The opdraw program has numbered the nodes, fixed their coordinates, and formatted the text labels. It has determined a tree of links between each node and its parent, and a collection of oval shapes for the tiles. Finally, it has attached labels to the tiles and some of the links.

The output of opdraw must be run through the MetaPost program to produce Postscript output. Standard programs that come with TeX allow this Postscript to be merged with a TeX document for printing; or there's another program MP2PDF of mine that translates the Postscript output by MetaPost into TeX input with embedded PDF fragments that can be used as input to PDFTeX. MetaPost has good facilities for solving equations and drawing curves that are used to good effect in laying out the diagram and drawing the oval shapes. (The drop shadow in the picture was added by post-editing the picture with ImageMagick.)

Like the compilers we write in the course, the opdraw program has a lexer and parser that together produce an abstract syntax tree for the expression, similar to the operator trees used in our compilers, but with added kinds of node to label the tiles. The layout of the tree is determined by a recursive process that takes into account the profile of subtrees: for example, the GLOBAL node is able to tuck in to the gap next to the LSL node because the right profile of the subtree rooted at GLOBAL is [0] and the left profile of the subtree rooted at LSL is [0, 1, 1]; so matching up the two 0's, we see that no additional space is needed between the two subtrees. If GLOBAL were given a right subtree, then its right profile would become [0, 1]; now the two 1's clash, and we must create two units of extra space between the trees by spreading apart the GLOBAL and the LSL. Such planning is easy if we have the tree structure, but very difficult without it.
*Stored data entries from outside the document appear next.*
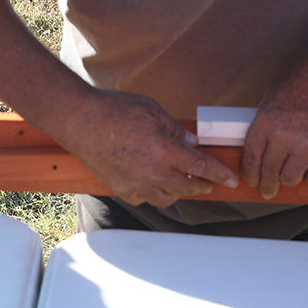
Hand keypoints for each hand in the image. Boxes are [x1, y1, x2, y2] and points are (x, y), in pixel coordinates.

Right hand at [44, 87, 239, 206]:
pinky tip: (151, 183)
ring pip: (167, 198)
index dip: (219, 175)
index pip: (200, 168)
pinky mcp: (118, 186)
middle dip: (201, 184)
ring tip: (178, 182)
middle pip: (187, 187)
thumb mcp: (150, 109)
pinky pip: (143, 199)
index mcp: (163, 149)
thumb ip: (174, 128)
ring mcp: (134, 182)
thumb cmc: (111, 108)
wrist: (76, 118)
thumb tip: (191, 142)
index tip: (231, 180)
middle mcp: (151, 171)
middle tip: (205, 180)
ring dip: (178, 191)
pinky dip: (152, 194)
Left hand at [242, 57, 307, 199]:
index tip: (251, 180)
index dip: (250, 173)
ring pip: (292, 177)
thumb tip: (257, 146)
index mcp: (266, 121)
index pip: (251, 156)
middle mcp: (285, 136)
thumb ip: (264, 123)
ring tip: (289, 175)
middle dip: (267, 185)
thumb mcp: (272, 97)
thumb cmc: (303, 82)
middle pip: (270, 171)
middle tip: (267, 191)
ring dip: (290, 178)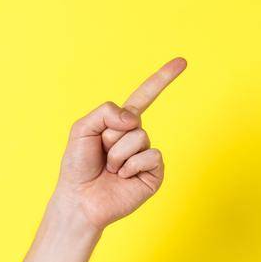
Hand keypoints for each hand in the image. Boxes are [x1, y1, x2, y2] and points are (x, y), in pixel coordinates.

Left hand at [53, 56, 184, 230]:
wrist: (80, 199)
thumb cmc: (78, 166)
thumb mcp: (82, 129)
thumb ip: (105, 112)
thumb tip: (133, 117)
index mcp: (120, 124)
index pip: (144, 96)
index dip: (162, 79)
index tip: (182, 62)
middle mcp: (136, 137)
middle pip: (133, 120)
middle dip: (110, 137)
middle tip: (101, 155)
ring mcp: (146, 155)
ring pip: (140, 138)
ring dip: (117, 154)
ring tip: (110, 169)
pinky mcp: (154, 172)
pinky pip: (151, 156)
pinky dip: (131, 165)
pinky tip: (122, 177)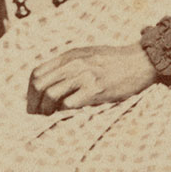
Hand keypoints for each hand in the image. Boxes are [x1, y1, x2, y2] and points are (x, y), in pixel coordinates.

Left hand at [27, 43, 157, 114]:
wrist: (140, 61)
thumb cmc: (114, 61)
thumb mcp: (88, 54)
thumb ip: (70, 65)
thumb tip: (50, 83)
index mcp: (70, 55)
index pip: (37, 72)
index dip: (30, 91)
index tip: (34, 103)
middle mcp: (74, 63)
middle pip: (39, 84)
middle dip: (34, 104)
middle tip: (38, 114)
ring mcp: (84, 76)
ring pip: (50, 95)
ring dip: (46, 110)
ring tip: (51, 116)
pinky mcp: (96, 89)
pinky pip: (69, 104)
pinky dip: (64, 112)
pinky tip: (69, 114)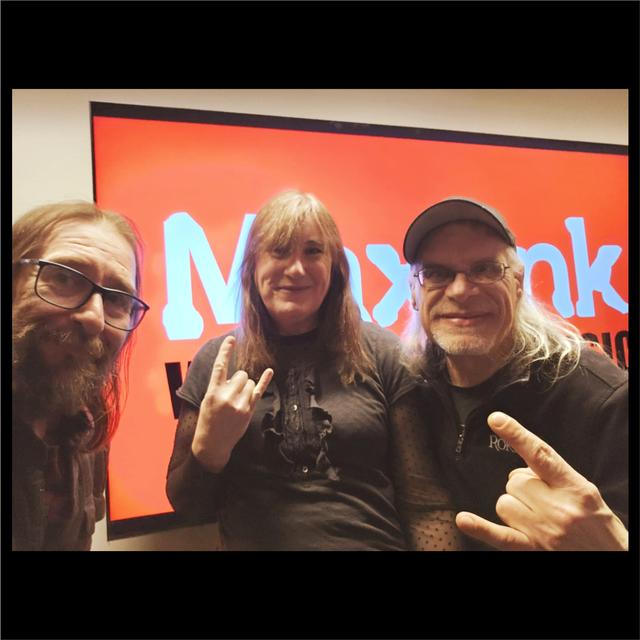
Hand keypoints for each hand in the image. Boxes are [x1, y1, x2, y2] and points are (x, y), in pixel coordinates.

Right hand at [191, 335, 272, 472]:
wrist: (211, 444)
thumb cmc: (208, 419)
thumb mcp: (207, 400)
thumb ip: (219, 386)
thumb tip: (234, 376)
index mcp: (212, 392)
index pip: (220, 367)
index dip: (225, 351)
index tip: (231, 339)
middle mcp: (227, 397)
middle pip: (241, 374)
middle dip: (239, 379)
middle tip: (232, 392)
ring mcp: (239, 404)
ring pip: (250, 382)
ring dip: (246, 387)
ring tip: (236, 400)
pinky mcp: (248, 411)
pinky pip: (259, 391)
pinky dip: (265, 380)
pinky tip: (269, 371)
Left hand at [455, 412, 627, 550]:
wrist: (612, 561)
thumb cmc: (598, 526)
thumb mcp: (586, 493)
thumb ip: (555, 476)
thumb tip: (523, 465)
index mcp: (574, 488)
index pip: (540, 454)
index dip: (516, 435)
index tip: (496, 419)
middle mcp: (558, 509)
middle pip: (515, 481)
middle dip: (524, 486)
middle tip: (542, 499)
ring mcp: (544, 531)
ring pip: (504, 503)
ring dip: (514, 506)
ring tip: (535, 517)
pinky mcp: (533, 549)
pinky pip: (500, 536)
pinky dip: (480, 528)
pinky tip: (464, 519)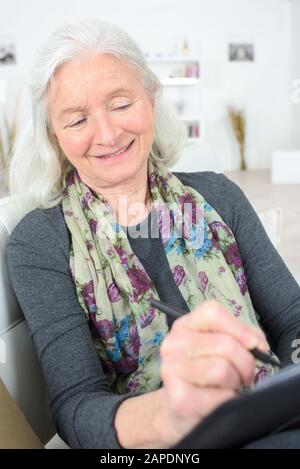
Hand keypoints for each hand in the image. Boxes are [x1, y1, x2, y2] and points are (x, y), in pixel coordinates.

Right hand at [156, 300, 268, 445]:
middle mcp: (173, 344)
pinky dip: (228, 399)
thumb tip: (259, 346)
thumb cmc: (208, 373)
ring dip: (234, 382)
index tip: (254, 346)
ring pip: (222, 369)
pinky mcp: (178, 399)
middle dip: (245, 364)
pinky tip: (218, 401)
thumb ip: (244, 336)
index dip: (240, 329)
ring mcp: (172, 370)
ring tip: (227, 386)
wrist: (182, 408)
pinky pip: (220, 396)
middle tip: (242, 375)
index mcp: (185, 325)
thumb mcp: (222, 347)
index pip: (213, 313)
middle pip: (225, 344)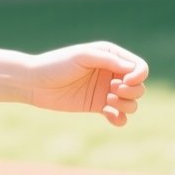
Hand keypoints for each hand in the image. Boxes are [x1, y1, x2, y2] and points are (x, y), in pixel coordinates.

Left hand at [25, 41, 148, 127]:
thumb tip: (132, 69)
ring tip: (108, 102)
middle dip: (132, 91)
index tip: (126, 81)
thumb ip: (107, 60)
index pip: (137, 66)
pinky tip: (111, 118)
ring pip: (132, 102)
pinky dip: (120, 119)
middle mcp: (110, 72)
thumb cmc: (57, 64)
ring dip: (127, 105)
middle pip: (139, 86)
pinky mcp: (98, 106)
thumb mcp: (82, 56)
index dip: (138, 75)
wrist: (35, 83)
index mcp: (110, 55)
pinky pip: (119, 116)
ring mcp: (105, 90)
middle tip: (113, 90)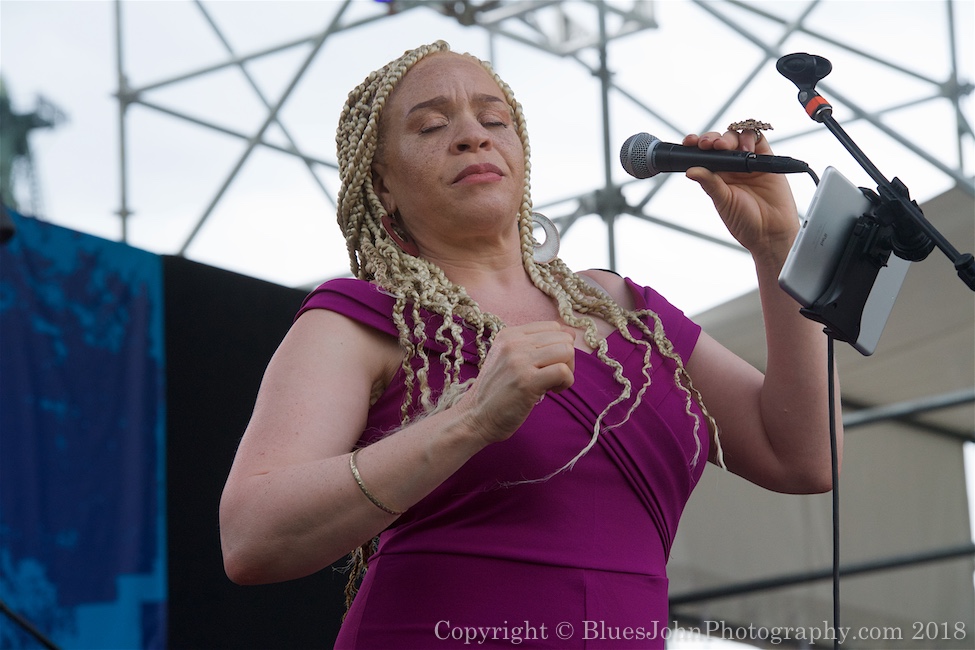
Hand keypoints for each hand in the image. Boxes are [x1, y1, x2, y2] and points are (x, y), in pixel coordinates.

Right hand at [459, 321, 574, 444]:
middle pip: (563, 338)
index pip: (552, 327)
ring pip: (566, 351)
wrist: (475, 417)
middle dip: (566, 359)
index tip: (546, 365)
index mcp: (509, 334)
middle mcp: (513, 343)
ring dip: (568, 371)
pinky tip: (552, 392)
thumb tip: (571, 333)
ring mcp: (519, 360)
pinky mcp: (527, 381)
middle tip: (552, 377)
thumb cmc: (497, 392)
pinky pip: (564, 371)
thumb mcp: (509, 359)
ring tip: (552, 384)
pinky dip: (565, 383)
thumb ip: (535, 346)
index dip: (558, 346)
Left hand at [683, 130, 800, 265]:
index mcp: (716, 176)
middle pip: (719, 142)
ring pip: (736, 137)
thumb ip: (709, 184)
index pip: (703, 154)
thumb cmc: (746, 222)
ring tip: (725, 146)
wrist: (771, 232)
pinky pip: (758, 139)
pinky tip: (745, 147)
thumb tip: (691, 171)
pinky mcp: (765, 159)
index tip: (690, 142)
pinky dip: (749, 137)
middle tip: (709, 145)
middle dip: (711, 139)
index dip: (696, 145)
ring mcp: (747, 162)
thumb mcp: (723, 202)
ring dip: (729, 137)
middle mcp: (730, 167)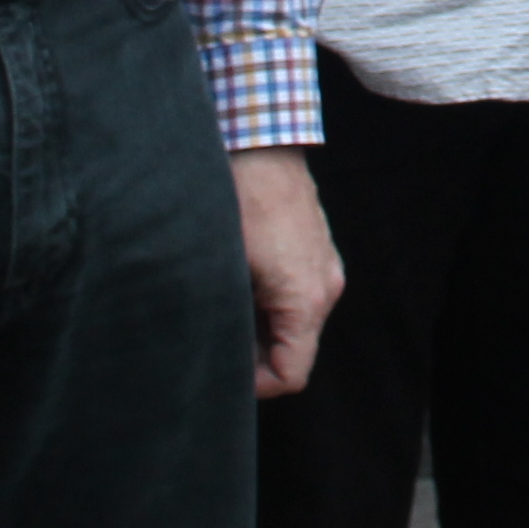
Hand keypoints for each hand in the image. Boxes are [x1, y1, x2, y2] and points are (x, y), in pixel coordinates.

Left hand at [233, 147, 342, 399]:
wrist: (260, 141)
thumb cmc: (237, 200)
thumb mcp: (221, 267)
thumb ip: (221, 317)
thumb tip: (202, 350)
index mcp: (307, 299)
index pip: (290, 376)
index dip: (251, 386)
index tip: (216, 369)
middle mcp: (326, 288)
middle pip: (292, 351)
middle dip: (251, 355)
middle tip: (208, 337)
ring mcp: (325, 266)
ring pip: (292, 324)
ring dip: (257, 326)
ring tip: (217, 304)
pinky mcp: (316, 250)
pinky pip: (295, 296)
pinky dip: (266, 302)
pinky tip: (235, 279)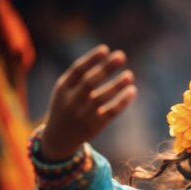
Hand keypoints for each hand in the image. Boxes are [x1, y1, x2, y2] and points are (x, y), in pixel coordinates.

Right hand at [40, 45, 136, 160]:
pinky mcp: (94, 126)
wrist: (58, 138)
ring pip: (102, 98)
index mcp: (62, 89)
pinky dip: (122, 101)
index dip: (91, 59)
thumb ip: (80, 78)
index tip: (105, 49)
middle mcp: (71, 101)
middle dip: (105, 68)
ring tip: (129, 75)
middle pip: (89, 82)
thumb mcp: (64, 92)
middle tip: (121, 56)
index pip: (77, 70)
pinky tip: (132, 91)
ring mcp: (82, 115)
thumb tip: (107, 61)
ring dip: (117, 85)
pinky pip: (111, 112)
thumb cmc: (66, 107)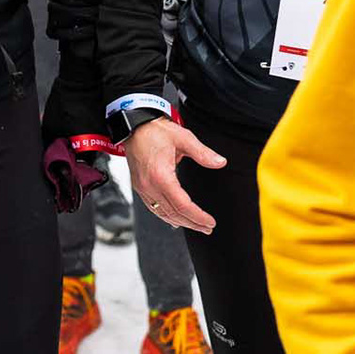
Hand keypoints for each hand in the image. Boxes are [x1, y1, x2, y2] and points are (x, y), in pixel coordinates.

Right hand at [124, 117, 225, 234]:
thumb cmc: (155, 131)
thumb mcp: (183, 138)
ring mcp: (142, 188)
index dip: (197, 216)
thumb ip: (202, 153)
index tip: (210, 222)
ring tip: (196, 226)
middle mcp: (149, 185)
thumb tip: (220, 162)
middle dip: (192, 223)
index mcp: (161, 176)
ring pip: (162, 214)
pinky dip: (166, 216)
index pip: (182, 205)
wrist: (134, 126)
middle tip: (207, 228)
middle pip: (173, 213)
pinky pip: (153, 208)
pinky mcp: (139, 187)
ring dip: (180, 222)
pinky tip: (175, 218)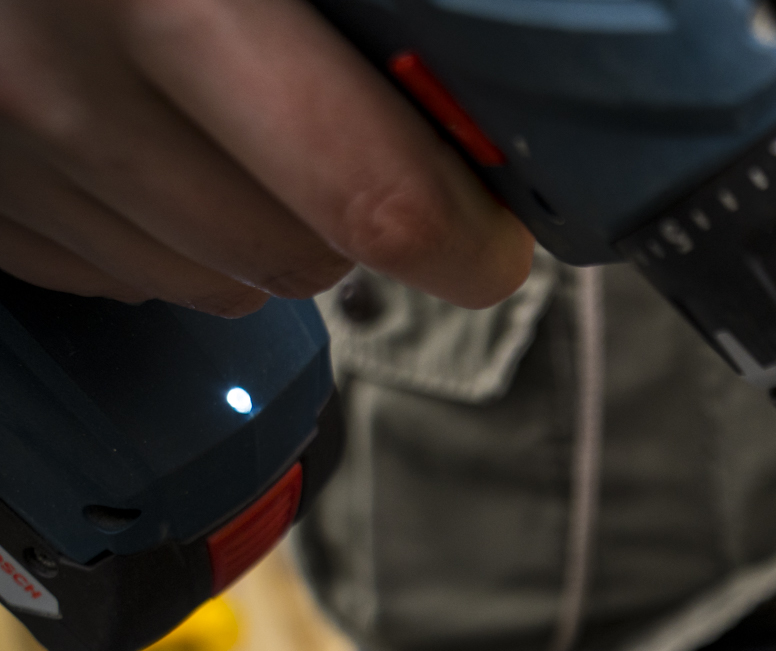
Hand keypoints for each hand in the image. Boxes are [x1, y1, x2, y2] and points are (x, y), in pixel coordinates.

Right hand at [0, 0, 532, 313]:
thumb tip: (493, 38)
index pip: (366, 192)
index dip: (460, 235)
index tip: (498, 234)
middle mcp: (64, 85)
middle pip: (293, 254)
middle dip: (364, 225)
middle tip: (388, 154)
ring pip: (203, 275)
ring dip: (257, 225)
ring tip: (256, 123)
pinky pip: (103, 266)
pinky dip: (154, 223)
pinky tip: (155, 133)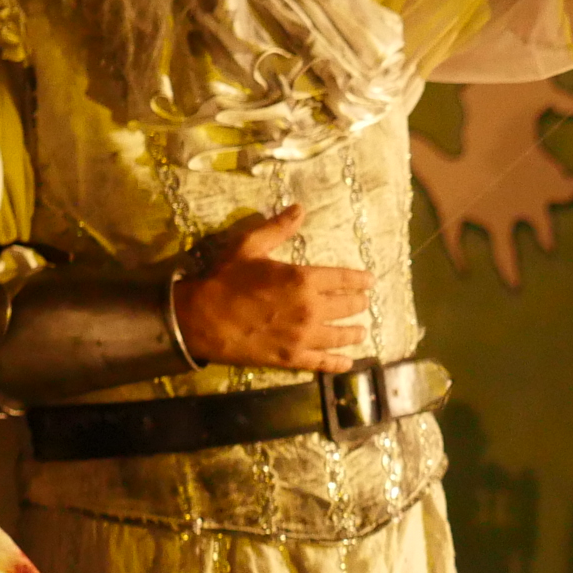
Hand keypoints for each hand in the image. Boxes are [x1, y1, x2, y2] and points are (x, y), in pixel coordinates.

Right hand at [172, 205, 372, 374]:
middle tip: (363, 304)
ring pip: (341, 336)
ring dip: (354, 332)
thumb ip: (278, 228)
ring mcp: (303, 336)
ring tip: (360, 331)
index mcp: (303, 279)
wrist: (202, 317)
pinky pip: (323, 362)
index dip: (360, 280)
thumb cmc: (225, 278)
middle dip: (359, 304)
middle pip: (347, 307)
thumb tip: (300, 209)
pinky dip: (339, 363)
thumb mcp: (250, 245)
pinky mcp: (292, 358)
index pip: (343, 279)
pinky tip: (348, 362)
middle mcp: (310, 309)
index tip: (370, 281)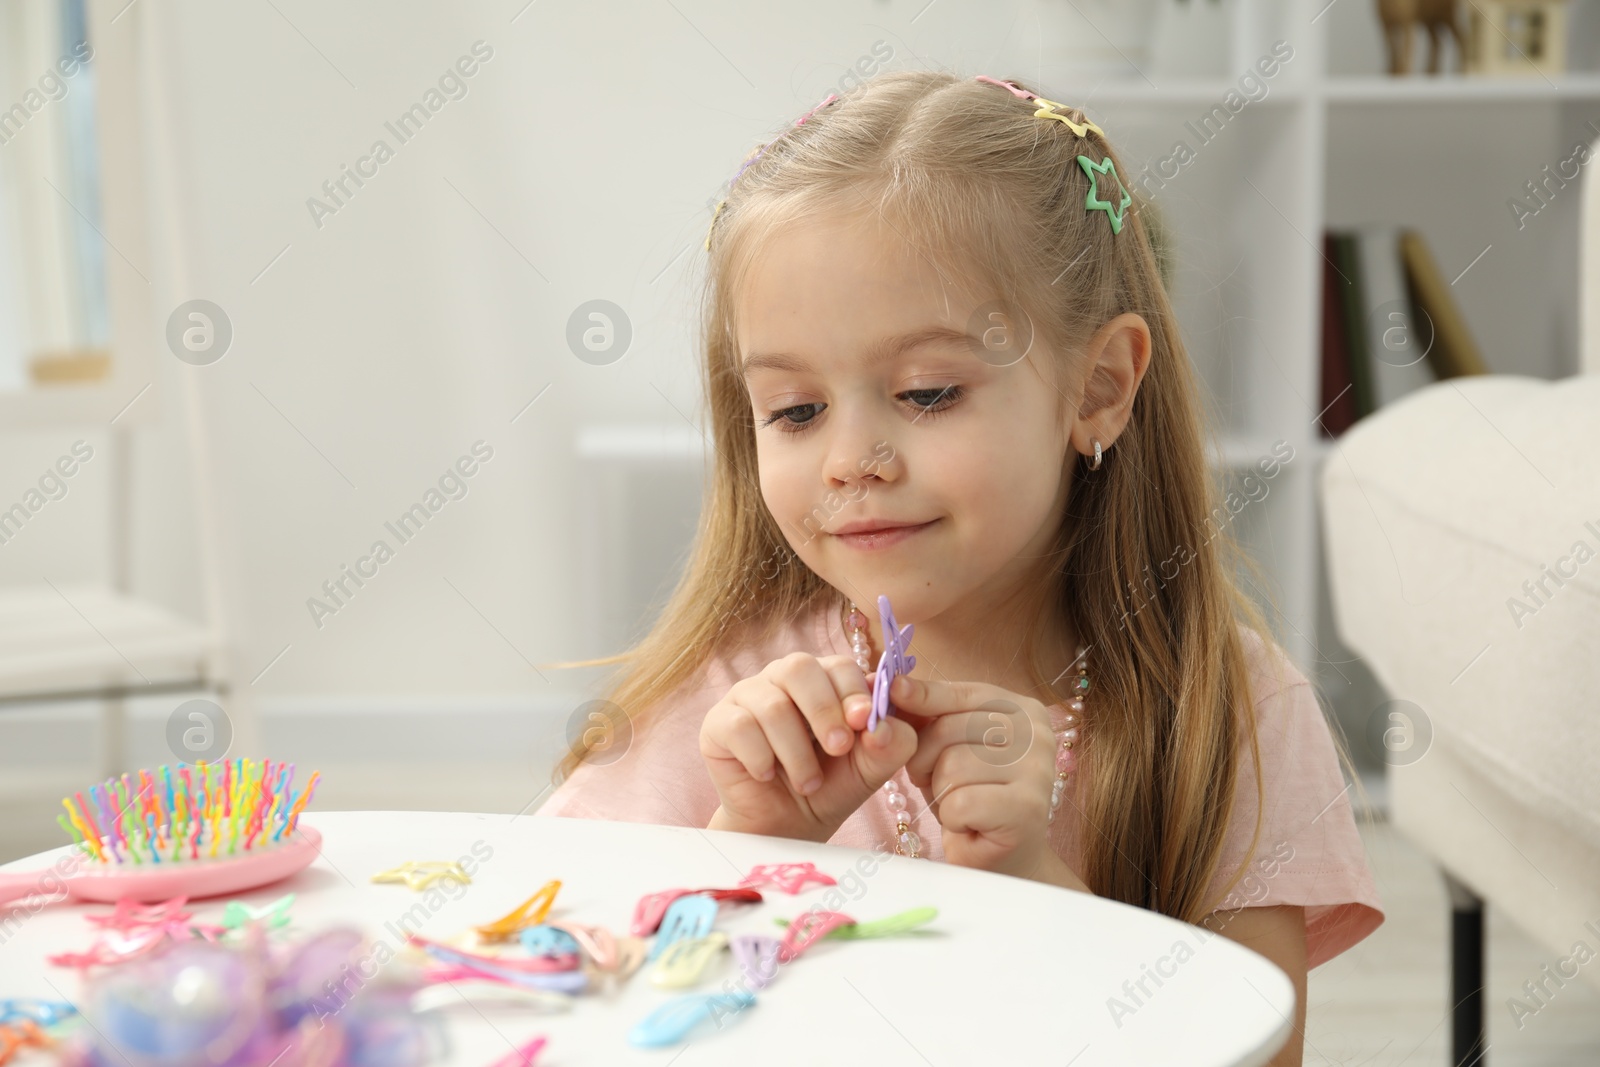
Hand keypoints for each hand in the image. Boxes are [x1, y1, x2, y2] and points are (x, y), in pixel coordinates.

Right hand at [700, 653, 916, 842]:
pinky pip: (739, 727)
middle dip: (823, 710)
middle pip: (799, 667)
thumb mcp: (870, 769)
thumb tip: (883, 725)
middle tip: (837, 749)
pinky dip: (761, 758)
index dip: (852, 691)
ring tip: (807, 783)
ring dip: (796, 753)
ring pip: (772, 705)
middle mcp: (782, 678)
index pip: (838, 664)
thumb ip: (891, 744)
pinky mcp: (718, 722)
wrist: (786, 826)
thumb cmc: (830, 787)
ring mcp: (746, 696)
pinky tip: (768, 776)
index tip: (863, 724)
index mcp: (823, 679)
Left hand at [893, 674, 1059, 878]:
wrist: (1002, 860)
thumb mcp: (948, 748)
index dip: (924, 694)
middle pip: (949, 729)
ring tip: (959, 806)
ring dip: (940, 793)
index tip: (893, 689)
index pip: (963, 693)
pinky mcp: (1027, 809)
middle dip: (925, 759)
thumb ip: (930, 716)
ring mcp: (1038, 770)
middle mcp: (1038, 733)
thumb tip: (893, 685)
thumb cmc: (971, 797)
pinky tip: (970, 826)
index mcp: (1023, 709)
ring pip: (950, 766)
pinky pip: (959, 802)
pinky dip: (951, 819)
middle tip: (936, 783)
The tiles are drawn with a sequence of splines, using the features of MetaPost to determine the coefficients. At present, the program can handle only "sausage-shaped" tiles that cover a single path in the tree, but other shapes could be added. I think the look of the results could be improved; but as is the way with automated tools, any improvements that are made can potentially benefit all optree drawings, both those made in the past as well as those to be made in the future. You only need to recompile!